**EXERCISE GOAL**. Lines from the records below that contain the word "axis" are to be copied out.

DATA EXCERPTS: Begin

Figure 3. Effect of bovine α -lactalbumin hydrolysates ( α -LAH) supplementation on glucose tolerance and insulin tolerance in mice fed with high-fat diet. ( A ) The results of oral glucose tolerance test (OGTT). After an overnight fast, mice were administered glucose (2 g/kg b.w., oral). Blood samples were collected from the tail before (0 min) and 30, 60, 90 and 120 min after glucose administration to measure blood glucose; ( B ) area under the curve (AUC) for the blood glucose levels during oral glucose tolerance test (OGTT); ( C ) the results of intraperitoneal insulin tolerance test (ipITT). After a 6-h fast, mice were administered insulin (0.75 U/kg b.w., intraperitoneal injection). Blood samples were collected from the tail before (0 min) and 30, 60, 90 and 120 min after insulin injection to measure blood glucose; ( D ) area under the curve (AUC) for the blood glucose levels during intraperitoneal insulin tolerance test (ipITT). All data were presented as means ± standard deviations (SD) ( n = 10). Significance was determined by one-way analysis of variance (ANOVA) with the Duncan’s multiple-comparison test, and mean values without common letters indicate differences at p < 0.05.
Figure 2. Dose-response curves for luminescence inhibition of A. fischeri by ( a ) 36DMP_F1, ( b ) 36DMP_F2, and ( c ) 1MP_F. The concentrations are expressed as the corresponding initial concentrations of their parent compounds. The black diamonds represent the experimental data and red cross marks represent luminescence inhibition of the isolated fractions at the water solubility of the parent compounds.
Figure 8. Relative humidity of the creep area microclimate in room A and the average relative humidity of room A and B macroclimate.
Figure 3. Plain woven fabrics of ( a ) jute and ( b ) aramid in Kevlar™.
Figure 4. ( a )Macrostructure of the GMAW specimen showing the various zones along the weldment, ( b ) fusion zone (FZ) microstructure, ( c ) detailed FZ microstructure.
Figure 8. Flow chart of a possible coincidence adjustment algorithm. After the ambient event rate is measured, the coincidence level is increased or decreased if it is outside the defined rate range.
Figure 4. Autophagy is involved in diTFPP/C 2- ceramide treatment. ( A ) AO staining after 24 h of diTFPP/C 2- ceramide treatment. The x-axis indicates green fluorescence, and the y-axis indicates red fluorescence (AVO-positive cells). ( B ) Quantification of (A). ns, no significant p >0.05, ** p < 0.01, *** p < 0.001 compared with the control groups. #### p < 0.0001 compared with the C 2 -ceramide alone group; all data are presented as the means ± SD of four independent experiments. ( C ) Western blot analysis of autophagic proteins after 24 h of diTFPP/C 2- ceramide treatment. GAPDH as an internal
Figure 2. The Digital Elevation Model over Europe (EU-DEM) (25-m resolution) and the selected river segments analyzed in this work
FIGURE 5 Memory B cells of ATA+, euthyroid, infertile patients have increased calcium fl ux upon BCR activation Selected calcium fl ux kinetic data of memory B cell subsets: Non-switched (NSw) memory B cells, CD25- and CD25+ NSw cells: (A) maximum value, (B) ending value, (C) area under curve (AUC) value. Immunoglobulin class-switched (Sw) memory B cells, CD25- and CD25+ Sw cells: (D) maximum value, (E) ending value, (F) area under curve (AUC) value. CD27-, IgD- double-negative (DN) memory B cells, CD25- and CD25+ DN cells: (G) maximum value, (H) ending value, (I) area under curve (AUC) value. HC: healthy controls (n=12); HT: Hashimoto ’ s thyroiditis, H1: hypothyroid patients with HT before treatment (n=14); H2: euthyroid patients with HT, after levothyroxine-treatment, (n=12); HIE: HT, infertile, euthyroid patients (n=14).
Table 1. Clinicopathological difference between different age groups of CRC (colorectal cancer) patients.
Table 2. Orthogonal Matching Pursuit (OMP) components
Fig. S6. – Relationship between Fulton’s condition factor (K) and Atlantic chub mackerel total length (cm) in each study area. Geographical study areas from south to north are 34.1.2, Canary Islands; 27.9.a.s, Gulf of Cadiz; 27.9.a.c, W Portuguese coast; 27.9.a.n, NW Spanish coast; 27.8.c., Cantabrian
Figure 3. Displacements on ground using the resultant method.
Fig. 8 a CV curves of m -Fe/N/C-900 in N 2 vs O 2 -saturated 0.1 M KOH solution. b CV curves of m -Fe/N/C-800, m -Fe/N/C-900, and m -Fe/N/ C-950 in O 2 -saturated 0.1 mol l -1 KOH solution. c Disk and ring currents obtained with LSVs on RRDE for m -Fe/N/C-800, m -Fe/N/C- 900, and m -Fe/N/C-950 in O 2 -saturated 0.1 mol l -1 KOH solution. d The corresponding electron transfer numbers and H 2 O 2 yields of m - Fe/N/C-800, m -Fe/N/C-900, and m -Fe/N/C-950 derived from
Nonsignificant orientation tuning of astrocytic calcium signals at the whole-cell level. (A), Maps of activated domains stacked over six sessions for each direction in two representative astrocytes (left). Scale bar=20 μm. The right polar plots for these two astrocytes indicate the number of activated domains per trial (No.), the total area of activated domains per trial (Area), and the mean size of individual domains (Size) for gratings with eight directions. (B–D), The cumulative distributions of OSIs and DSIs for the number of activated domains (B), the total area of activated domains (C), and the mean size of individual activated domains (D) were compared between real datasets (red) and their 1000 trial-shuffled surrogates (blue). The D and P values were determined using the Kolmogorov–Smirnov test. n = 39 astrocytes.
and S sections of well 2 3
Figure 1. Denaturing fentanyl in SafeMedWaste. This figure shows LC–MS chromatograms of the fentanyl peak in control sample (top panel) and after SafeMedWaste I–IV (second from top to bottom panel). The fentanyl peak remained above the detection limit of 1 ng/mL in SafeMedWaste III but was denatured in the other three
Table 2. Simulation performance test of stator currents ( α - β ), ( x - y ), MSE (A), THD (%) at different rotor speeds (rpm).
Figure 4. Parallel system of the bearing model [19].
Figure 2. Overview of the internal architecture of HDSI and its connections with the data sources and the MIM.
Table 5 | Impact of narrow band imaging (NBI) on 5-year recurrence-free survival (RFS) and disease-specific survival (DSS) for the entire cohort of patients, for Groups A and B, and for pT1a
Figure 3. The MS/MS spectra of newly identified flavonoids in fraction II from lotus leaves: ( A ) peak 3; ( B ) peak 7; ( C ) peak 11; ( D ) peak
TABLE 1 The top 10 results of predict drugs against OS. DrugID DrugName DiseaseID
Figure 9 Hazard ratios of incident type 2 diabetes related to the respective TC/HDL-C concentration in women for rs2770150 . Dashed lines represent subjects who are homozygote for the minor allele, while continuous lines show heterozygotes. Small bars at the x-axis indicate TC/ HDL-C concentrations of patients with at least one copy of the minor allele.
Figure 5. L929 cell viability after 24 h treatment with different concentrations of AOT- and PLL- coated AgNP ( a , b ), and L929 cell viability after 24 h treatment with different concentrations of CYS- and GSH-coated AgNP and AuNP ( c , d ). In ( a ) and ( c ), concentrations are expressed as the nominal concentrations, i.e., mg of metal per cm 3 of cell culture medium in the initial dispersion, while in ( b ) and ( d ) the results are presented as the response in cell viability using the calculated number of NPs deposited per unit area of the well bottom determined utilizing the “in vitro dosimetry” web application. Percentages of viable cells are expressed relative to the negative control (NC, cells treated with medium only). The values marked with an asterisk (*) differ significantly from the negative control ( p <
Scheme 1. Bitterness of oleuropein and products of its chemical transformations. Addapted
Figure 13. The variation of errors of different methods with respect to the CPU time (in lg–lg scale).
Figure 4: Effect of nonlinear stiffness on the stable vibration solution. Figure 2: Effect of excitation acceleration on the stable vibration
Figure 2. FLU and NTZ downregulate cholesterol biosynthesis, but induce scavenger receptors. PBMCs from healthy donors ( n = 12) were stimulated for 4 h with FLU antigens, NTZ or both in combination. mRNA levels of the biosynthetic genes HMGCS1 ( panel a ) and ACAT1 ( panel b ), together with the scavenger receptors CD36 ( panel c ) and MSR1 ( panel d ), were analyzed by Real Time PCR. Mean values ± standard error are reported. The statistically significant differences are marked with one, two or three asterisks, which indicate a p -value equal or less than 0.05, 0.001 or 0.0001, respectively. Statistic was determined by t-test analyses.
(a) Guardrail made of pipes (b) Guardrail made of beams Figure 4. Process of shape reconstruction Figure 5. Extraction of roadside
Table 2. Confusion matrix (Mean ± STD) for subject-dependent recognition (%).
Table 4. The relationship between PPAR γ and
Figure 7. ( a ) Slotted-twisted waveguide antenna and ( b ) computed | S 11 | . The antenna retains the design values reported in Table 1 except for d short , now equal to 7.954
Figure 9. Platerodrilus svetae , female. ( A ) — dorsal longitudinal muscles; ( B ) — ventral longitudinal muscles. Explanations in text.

DATA EXCERPTS: End

**RESULT**.
Figure 4. Autophagy is involved in diTFPP/C 2- ceramide treatment. ( A ) AO staining after 24 h of diTFPP/C 2- ceramide treatment. The x-axis indicates green fluorescence, and the y-axis indicates red fluorescence (AVO-positive cells). ( B ) Quantification of (A). ns, no significant p >0.05, ** p < 0.01, *** p < 0.001 compared with the control groups. #### p < 0.0001 compared with the C 2 -ceramide alone group; all data are presented as the means ± SD of four independent experiments. ( C ) Western blot analysis of autophagic proteins after 24 h of diTFPP/C 2- ceramide treatment. GAPDH as an internal
Figure 9 Hazard ratios of incident type 2 diabetes related to the respective TC/HDL-C concentration in women for rs2770150 . Dashed lines represent subjects who are homozygote for the minor allele, while continuous lines show heterozygotes. Small bars at the x-axis indicate TC/ HDL-C concentrations of patients with at least one copy of the minor allele.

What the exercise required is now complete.